Mercredi, quatre sondages importants ont déjà examiné l’effet de Huldai. Tous sont inclus dans le Madad à partir de jeudi après-midi. Ils donnent à Huldai une moyenne de 8 sièges.
Plus intéressant, cependant, est de savoir quels partis ont perdu des sièges alors que la nouvelle faction de Huldai s’est taillée huit sièges – un indicateur, peut-être, de l’endroit où le vote de centre-gauche est maintenant en attente. Une analyse de Rosner a montré que Yesh Atid a perdu trois sièges, que les partis de Saar et de Gantz en ont perdu deux chacun, et que Yamina, Yisrael Beytenu et Meretz en ont perdu un chacun.

Et qu’est-il arrivé à l’ensemble du centre-gauche, qui a commencé la semaine avec seulement 26 sièges ? Le premier sondage après l’annonce de Huldai le situe maintenant à 30.
Est-ce le début d’un revirement, ou la somme totale de l’effet de Huldai à l’avenir ? Le vétéran grisonnant de la politique de gauche de Tel Aviv peut-il reconstituer l’alternative autrefois plausible de Gantz à Netanyahu à partir des restes dispersés d’un centre-gauche désormais éparpillé sur l’échiquier politique ?
Pour le moment, du moins, pour citer la dernière analyse du Madad (lien en hébreu) des données du sondage, « personne » – ni Netanyahu ni ses opposants de droite ou de gauche – « n’a de réelle coalition ».

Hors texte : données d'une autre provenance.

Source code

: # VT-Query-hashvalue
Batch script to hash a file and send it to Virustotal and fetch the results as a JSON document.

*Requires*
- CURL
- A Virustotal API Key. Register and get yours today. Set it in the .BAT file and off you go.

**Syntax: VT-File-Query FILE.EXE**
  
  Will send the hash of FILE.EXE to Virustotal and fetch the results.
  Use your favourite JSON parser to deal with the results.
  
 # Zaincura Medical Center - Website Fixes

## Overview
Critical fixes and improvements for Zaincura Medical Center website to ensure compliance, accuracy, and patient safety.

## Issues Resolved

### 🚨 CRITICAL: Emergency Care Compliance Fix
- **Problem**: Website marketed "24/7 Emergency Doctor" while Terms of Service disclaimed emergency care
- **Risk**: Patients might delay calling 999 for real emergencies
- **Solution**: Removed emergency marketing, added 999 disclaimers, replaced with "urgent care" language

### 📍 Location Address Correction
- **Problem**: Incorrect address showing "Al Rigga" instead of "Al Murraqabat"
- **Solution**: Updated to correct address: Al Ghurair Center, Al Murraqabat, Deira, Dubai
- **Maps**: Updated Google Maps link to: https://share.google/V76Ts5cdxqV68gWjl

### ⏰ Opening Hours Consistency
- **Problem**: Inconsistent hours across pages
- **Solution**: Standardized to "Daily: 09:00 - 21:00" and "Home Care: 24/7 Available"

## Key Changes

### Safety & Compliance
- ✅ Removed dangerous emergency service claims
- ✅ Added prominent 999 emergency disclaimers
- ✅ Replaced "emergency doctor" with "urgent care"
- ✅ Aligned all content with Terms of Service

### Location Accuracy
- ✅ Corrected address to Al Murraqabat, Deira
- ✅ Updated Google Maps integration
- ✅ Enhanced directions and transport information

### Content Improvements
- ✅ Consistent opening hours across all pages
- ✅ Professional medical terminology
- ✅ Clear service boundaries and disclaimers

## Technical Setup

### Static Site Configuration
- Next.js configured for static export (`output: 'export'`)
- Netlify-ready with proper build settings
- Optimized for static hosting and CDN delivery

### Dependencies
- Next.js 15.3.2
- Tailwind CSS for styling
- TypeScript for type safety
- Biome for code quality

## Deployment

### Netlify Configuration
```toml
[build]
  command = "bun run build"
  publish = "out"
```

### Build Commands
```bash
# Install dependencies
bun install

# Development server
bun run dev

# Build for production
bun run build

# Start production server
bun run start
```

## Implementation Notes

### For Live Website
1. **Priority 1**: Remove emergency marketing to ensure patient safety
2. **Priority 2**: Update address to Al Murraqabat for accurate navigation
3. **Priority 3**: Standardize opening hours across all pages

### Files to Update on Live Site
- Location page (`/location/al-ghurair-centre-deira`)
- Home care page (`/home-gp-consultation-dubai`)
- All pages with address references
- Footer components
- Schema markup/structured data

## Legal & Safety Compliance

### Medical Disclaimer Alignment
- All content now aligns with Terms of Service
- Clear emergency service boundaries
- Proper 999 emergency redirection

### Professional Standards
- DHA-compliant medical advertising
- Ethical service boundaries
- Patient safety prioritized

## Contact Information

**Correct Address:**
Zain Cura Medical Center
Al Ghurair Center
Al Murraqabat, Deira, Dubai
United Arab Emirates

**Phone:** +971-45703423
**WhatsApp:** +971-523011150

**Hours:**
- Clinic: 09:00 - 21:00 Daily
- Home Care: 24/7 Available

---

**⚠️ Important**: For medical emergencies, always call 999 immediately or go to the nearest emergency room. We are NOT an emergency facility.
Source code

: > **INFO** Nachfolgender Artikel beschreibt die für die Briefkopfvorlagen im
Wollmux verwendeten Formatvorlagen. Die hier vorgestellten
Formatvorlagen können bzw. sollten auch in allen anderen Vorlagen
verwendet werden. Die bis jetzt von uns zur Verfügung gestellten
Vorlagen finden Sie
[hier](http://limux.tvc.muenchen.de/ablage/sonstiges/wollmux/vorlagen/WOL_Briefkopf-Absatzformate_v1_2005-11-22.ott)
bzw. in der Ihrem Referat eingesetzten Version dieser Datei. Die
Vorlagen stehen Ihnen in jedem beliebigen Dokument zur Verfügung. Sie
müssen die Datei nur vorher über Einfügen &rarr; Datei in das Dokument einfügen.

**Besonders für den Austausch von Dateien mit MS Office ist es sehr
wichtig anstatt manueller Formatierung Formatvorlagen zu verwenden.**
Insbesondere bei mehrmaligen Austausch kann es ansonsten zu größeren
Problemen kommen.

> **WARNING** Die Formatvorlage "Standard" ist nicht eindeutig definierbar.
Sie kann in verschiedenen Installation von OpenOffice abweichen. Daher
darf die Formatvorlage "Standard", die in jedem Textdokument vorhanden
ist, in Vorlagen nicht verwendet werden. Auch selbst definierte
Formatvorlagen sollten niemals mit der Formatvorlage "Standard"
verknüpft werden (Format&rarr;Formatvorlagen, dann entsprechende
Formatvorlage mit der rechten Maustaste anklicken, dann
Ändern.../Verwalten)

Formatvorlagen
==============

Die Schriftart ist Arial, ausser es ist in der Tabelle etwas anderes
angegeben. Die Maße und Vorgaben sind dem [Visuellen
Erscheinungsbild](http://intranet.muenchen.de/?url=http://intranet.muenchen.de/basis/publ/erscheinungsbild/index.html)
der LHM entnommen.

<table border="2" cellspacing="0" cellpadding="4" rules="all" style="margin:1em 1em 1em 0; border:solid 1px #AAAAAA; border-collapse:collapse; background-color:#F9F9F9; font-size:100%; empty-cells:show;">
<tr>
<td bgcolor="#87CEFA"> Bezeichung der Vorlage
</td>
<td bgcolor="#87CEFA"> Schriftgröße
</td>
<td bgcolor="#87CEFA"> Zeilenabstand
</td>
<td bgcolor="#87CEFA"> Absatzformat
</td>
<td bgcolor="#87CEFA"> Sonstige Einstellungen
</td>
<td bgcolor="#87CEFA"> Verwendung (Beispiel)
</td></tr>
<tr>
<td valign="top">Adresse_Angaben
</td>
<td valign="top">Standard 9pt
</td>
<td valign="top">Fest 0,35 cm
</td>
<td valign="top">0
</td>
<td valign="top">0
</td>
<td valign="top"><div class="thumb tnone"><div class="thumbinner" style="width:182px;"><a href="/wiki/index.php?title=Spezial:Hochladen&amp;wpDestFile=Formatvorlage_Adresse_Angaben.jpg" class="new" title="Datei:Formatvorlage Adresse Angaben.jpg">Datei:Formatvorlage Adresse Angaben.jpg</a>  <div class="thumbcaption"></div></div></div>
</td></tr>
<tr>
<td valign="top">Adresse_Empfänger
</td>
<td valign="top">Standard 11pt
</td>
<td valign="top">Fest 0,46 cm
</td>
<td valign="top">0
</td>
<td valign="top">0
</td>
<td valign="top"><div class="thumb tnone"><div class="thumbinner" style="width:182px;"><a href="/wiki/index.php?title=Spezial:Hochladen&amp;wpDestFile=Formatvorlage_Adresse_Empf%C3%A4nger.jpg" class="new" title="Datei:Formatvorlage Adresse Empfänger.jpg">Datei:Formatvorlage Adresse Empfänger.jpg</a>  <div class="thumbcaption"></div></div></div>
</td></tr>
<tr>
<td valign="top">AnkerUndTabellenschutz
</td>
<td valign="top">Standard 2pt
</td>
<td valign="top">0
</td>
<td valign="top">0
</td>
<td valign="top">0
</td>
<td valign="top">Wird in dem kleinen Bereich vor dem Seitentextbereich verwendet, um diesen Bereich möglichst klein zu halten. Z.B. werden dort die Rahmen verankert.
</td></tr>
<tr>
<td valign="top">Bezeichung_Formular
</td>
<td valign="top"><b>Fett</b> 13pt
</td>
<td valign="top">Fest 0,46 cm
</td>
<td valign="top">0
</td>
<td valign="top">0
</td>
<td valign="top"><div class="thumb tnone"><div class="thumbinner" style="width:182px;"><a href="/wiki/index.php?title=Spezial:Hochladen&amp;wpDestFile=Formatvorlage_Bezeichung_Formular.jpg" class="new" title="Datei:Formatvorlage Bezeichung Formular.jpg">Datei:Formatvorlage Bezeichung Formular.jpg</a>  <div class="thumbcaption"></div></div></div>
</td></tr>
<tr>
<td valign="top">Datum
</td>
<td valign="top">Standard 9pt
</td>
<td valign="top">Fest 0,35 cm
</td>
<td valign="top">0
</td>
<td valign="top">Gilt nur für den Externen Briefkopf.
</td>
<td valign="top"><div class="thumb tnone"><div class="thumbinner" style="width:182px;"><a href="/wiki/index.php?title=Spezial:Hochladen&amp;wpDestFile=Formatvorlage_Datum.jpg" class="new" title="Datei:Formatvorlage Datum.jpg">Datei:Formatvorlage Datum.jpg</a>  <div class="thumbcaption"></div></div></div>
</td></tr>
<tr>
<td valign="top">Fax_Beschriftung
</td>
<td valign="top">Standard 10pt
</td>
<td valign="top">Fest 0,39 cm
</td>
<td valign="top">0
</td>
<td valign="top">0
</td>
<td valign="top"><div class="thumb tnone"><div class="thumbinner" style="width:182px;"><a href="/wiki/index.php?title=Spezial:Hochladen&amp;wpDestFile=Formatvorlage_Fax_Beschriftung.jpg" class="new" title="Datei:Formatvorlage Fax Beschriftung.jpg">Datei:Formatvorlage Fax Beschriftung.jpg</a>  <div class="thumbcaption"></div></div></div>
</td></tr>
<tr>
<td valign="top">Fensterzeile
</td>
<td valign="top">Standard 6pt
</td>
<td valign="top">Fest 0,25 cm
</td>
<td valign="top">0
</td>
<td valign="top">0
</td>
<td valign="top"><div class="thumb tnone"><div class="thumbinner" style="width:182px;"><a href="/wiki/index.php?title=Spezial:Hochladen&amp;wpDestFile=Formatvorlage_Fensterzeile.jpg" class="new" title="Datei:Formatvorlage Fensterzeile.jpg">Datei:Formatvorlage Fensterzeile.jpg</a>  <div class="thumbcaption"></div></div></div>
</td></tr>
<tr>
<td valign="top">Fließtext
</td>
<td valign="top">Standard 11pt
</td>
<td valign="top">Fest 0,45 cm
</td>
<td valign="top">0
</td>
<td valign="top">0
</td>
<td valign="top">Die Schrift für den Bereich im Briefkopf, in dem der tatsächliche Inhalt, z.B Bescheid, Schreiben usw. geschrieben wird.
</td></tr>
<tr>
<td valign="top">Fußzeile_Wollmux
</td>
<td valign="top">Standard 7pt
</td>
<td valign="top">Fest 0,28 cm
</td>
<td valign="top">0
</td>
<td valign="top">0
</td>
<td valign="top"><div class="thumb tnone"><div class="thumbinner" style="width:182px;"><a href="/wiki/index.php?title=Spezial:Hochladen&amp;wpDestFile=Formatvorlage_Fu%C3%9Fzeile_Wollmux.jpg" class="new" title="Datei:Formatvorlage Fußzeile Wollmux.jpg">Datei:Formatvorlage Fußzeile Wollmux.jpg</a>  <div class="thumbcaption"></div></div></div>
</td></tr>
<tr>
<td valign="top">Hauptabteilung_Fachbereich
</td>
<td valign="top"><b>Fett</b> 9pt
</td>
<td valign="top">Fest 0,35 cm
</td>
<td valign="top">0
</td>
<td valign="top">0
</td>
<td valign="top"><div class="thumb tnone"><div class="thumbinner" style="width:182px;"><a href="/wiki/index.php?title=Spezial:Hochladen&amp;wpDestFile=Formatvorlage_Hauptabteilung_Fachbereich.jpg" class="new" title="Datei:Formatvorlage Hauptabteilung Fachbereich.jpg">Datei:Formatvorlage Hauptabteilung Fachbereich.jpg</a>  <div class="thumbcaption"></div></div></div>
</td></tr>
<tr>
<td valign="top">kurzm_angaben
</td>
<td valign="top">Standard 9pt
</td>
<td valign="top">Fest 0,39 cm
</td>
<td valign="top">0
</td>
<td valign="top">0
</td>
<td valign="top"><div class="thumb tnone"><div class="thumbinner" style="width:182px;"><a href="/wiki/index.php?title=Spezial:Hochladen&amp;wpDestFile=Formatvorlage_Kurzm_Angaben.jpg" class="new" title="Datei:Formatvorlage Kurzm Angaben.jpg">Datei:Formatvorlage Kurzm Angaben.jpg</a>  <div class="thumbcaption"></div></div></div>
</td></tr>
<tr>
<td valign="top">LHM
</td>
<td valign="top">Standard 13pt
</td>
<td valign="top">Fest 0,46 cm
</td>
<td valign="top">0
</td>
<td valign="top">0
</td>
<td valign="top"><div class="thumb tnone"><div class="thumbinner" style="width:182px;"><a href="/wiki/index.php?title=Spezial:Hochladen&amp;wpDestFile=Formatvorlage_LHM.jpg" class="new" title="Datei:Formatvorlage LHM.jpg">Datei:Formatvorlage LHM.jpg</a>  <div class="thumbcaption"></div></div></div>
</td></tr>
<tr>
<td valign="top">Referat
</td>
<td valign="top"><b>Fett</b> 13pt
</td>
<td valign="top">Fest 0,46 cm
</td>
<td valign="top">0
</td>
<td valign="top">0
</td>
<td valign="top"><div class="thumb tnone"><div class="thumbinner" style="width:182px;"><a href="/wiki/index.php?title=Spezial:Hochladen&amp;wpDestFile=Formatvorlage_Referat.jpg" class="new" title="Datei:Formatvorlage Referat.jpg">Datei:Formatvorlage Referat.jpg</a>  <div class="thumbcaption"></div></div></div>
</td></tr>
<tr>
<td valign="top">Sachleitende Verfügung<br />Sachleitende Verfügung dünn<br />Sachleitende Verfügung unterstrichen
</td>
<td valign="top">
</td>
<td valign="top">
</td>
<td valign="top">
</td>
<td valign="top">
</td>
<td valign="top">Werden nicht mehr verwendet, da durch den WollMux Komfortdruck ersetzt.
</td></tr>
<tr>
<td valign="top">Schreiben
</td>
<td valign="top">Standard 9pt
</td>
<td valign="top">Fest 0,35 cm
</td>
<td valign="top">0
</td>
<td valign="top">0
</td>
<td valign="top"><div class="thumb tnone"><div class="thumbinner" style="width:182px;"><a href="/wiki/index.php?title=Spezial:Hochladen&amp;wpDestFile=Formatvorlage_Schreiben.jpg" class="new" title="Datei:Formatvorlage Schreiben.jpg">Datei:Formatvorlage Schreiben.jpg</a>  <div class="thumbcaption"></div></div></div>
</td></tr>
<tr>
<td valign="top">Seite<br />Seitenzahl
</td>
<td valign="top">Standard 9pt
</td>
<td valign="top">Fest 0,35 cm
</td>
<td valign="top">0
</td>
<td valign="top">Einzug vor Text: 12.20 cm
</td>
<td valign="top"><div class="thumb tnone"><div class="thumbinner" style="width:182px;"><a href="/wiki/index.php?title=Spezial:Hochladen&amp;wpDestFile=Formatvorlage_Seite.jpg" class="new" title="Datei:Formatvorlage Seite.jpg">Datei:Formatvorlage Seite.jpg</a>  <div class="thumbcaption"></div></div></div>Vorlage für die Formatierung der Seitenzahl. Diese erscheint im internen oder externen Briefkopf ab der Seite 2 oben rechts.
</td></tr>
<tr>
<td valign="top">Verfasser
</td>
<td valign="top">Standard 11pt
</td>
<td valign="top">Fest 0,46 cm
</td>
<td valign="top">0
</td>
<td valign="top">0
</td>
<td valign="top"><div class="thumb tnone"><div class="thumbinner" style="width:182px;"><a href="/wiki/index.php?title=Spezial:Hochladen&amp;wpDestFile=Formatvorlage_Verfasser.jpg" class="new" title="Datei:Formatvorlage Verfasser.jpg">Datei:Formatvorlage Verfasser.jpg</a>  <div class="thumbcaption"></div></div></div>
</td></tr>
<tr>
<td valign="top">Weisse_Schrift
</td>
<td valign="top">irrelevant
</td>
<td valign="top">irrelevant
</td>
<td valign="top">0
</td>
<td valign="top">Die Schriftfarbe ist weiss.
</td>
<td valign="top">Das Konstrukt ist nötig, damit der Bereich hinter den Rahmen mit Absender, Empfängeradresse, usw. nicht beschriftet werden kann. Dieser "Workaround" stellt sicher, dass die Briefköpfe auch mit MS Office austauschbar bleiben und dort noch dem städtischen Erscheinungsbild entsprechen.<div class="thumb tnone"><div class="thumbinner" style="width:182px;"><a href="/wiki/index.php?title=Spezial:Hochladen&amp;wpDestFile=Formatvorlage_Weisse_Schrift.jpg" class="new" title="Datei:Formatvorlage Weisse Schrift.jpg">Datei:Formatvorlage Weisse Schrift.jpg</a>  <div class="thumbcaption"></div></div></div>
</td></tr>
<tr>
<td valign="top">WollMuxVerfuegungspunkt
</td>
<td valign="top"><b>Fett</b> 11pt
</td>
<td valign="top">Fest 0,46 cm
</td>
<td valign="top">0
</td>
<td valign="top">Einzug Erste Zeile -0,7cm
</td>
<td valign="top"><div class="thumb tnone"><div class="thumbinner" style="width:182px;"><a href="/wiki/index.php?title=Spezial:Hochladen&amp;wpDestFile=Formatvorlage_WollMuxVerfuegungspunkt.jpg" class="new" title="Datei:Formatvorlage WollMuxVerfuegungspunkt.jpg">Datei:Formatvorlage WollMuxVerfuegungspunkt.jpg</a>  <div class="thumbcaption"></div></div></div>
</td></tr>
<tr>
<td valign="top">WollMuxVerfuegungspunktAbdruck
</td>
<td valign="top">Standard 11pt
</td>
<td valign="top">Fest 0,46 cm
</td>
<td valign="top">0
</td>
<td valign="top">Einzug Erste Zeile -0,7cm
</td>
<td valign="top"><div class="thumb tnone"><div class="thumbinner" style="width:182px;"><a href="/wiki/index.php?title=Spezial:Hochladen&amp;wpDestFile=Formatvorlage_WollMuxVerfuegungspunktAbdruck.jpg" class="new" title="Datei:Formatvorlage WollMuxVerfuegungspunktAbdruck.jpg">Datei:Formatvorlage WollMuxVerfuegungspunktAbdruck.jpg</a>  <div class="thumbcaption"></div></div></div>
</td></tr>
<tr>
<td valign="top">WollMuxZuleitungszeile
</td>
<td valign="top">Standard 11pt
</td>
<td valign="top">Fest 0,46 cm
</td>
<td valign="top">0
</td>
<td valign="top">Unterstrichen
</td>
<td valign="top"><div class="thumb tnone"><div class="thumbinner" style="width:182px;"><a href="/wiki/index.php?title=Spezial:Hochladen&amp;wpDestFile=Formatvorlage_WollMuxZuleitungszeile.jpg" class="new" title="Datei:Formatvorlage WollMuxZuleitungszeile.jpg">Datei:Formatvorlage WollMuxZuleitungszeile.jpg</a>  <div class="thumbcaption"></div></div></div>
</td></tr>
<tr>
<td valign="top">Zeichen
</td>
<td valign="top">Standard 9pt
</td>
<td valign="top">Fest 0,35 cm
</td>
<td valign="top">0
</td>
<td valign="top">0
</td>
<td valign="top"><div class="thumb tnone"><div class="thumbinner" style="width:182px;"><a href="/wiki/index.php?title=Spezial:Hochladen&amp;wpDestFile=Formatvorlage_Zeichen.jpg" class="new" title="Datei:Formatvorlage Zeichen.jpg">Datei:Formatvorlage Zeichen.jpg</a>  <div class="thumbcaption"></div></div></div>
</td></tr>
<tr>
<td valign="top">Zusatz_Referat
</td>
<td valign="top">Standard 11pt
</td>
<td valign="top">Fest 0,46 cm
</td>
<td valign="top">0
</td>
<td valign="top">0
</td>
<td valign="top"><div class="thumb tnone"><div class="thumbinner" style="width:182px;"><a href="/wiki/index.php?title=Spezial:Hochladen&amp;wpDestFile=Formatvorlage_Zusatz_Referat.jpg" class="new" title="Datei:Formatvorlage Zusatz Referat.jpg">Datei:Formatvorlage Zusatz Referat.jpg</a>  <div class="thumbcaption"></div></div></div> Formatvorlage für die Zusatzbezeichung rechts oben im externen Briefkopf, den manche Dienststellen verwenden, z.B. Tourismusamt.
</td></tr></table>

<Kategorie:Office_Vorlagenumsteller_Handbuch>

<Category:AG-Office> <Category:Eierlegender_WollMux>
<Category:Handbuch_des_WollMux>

Le centre-gauche a diminué de près de moitié depuis avril 2019, mais il l’a fait d’une manière qui n’a pas changé l’impasse sous-jacente. En d’autres termes, ces électeurs sont toujours dans le système et s’opposent toujours au maintien du pouvoir de Netanyahu. Israël se dirige maintenant vers une quatrième élection en l’espace de deux ans. Il y a de plus en plus d’éléments qui suggèrent qu’il pourrait bientôt y en avoir une cinquième.